Source data START
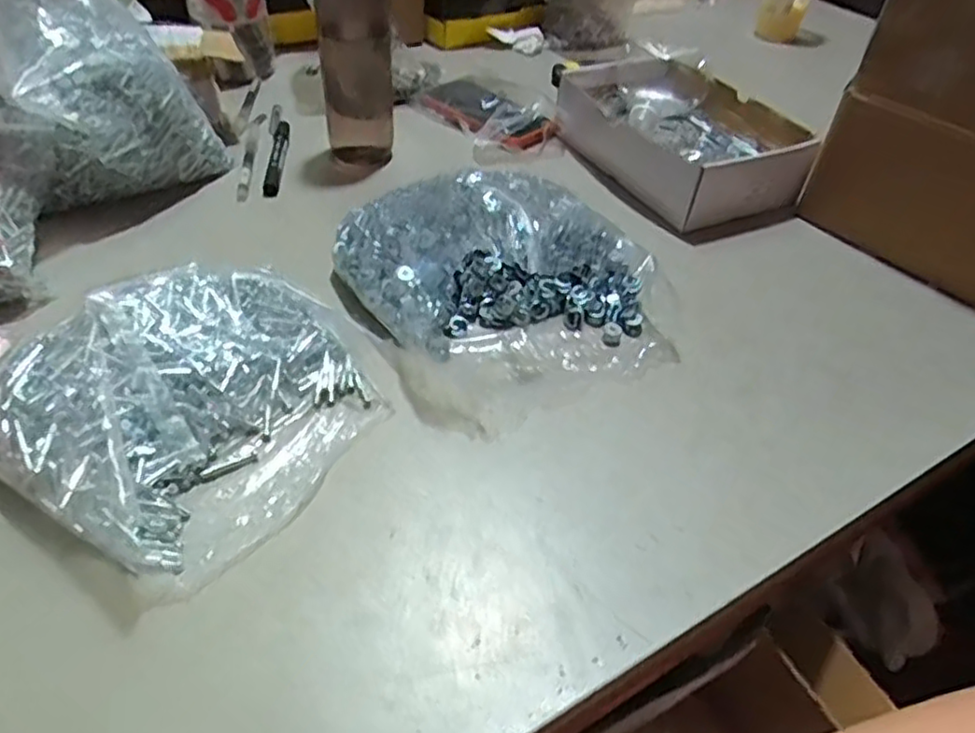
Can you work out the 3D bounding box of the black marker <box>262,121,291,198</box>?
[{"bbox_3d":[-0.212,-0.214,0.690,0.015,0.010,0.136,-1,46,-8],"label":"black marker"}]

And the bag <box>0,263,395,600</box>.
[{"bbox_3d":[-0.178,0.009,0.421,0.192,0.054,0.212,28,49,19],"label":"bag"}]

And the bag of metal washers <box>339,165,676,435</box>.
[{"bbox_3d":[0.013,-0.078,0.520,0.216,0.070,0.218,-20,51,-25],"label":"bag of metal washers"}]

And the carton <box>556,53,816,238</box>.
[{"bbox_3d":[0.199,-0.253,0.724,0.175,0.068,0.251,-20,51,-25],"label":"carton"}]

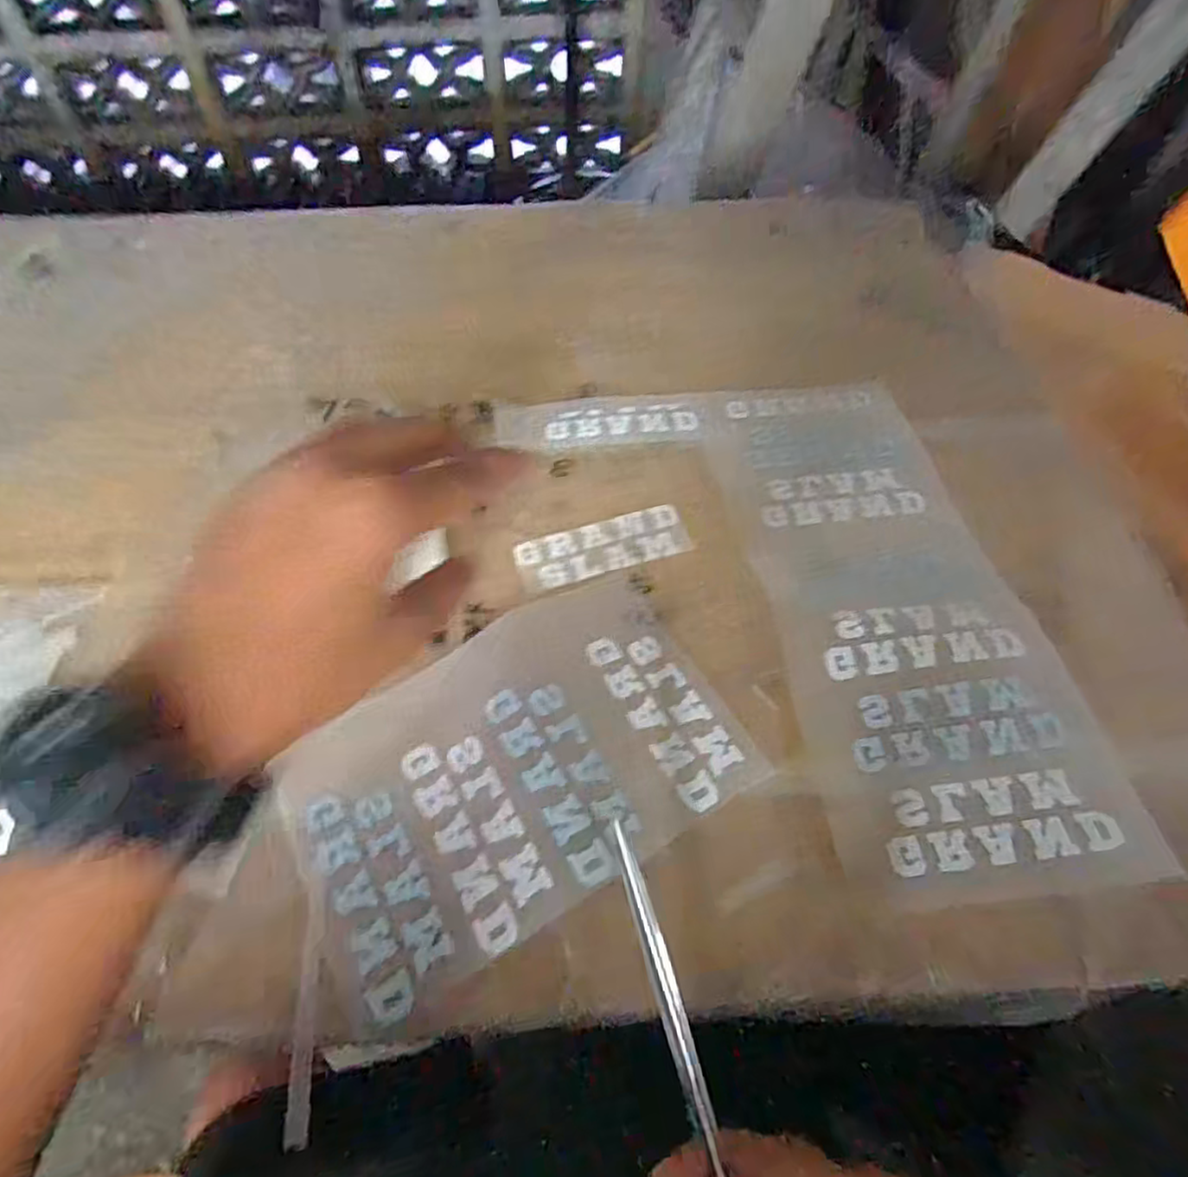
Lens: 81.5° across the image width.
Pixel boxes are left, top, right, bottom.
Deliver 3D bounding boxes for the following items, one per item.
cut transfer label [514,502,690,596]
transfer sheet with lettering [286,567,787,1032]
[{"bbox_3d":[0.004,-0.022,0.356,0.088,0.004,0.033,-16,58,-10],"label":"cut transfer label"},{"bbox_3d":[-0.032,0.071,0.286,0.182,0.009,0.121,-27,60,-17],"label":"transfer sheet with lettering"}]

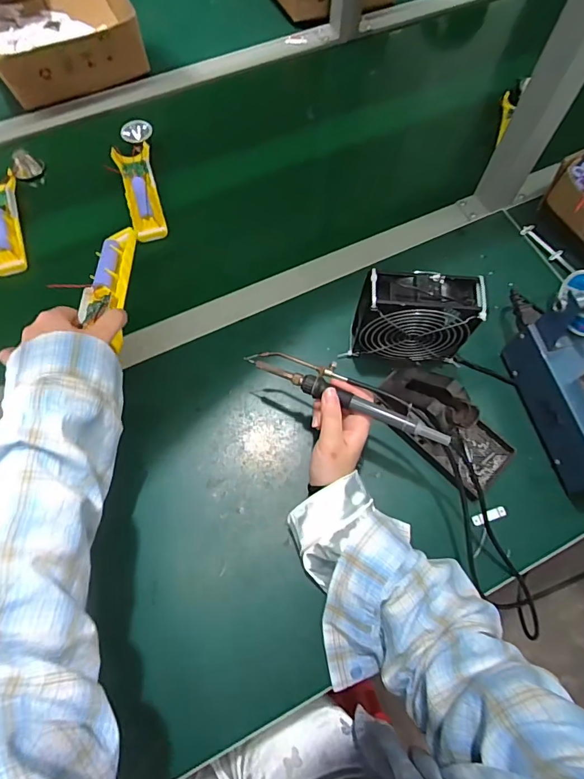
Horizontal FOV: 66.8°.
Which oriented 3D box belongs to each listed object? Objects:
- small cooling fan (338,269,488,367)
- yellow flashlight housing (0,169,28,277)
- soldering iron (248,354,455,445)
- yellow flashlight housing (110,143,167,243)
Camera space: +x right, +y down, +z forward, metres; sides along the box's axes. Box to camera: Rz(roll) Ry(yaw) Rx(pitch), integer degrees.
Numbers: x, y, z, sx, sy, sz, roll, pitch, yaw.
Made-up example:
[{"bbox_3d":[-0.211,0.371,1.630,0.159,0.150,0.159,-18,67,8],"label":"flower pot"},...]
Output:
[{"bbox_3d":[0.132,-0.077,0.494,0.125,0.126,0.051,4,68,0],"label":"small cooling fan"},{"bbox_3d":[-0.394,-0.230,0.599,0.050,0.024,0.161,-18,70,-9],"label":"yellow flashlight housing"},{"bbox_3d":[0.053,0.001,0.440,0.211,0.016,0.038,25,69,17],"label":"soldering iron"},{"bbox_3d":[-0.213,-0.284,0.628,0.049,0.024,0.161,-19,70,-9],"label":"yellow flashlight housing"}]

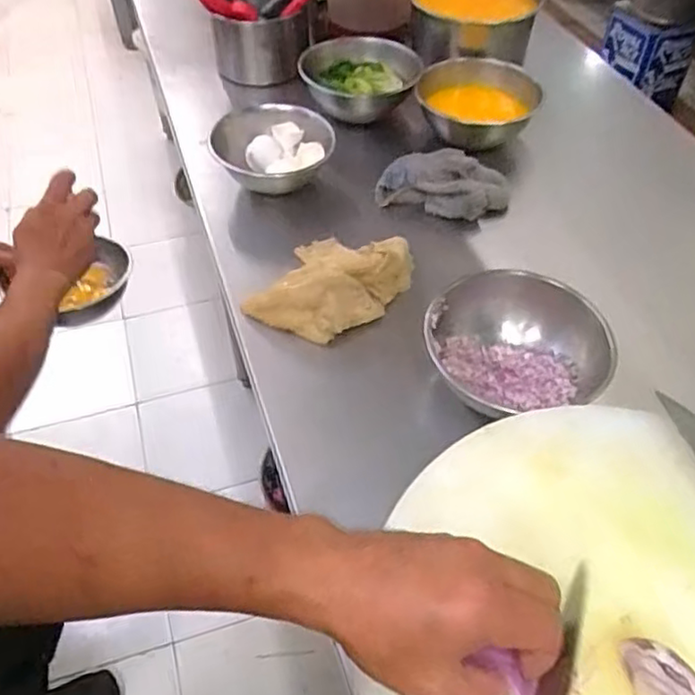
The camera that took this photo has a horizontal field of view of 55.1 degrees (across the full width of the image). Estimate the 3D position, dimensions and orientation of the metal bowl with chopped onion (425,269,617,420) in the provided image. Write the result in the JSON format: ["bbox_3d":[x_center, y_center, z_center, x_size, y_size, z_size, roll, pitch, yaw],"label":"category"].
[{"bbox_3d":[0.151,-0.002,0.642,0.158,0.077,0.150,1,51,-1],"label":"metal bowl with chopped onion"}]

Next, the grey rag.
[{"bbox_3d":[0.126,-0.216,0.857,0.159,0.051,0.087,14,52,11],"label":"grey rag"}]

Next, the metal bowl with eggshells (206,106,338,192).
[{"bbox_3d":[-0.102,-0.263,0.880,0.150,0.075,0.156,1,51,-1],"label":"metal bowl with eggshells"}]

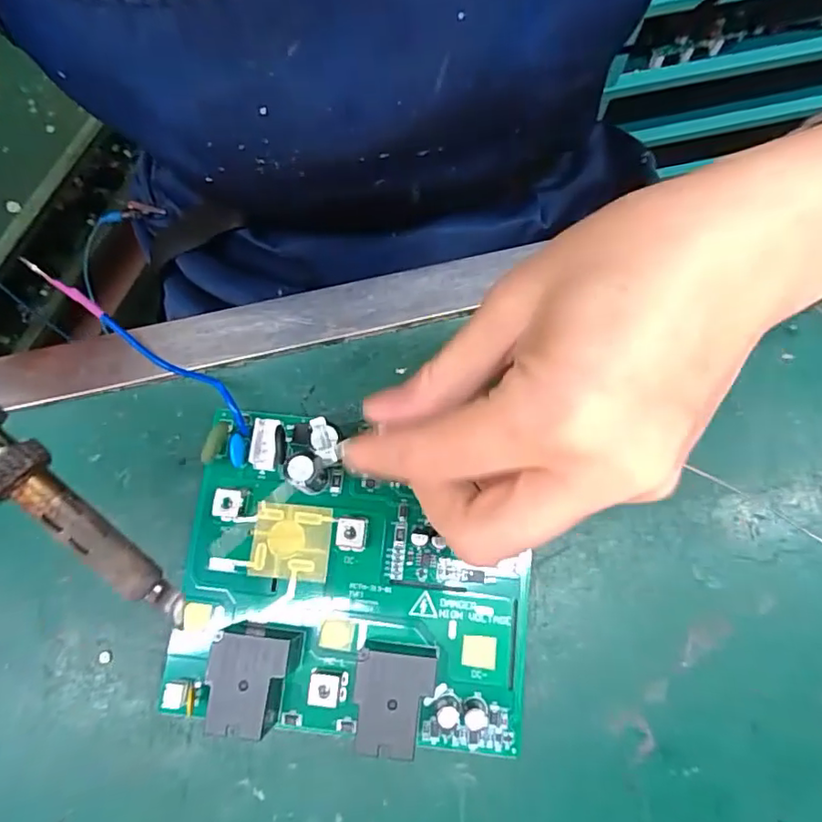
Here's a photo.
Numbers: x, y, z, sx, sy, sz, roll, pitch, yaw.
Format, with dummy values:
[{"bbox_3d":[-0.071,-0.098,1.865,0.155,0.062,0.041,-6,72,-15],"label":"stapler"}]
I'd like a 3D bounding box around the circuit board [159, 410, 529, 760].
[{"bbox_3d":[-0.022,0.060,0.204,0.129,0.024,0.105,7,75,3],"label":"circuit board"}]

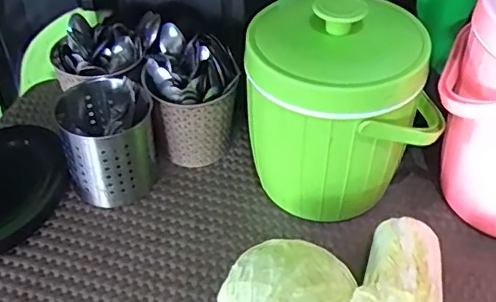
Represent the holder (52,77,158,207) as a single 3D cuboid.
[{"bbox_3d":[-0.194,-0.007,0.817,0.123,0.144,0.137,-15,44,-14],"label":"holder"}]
Source data END
Work request → Give again, exactly, the lines from the start of the data through the one holding "- yellow flashlight housing (110,143,167,243)"; omit the pictures.

Result for this task →
Can you work out the 3D bounding box of the black marker <box>262,121,291,198</box>?
[{"bbox_3d":[-0.212,-0.214,0.690,0.015,0.010,0.136,-1,46,-8],"label":"black marker"}]

And the bag <box>0,263,395,600</box>.
[{"bbox_3d":[-0.178,0.009,0.421,0.192,0.054,0.212,28,49,19],"label":"bag"}]

And the bag of metal washers <box>339,165,676,435</box>.
[{"bbox_3d":[0.013,-0.078,0.520,0.216,0.070,0.218,-20,51,-25],"label":"bag of metal washers"}]

And the carton <box>556,53,816,238</box>.
[{"bbox_3d":[0.199,-0.253,0.724,0.175,0.068,0.251,-20,51,-25],"label":"carton"}]

Lens: 81.5° across the image width.
Pixel boxes are left, top, right, bottom.
Deliver 3D bounding boxes for the following items, one per item.
cut transfer label [514,502,690,596]
transfer sheet with lettering [286,567,787,1032]
[{"bbox_3d":[0.004,-0.022,0.356,0.088,0.004,0.033,-16,58,-10],"label":"cut transfer label"},{"bbox_3d":[-0.032,0.071,0.286,0.182,0.009,0.121,-27,60,-17],"label":"transfer sheet with lettering"}]

Horizontal FOV: 66.8°.
Which oriented 3D box belongs to each listed object? Objects:
- small cooling fan (338,269,488,367)
- yellow flashlight housing (0,169,28,277)
- soldering iron (248,354,455,445)
- yellow flashlight housing (110,143,167,243)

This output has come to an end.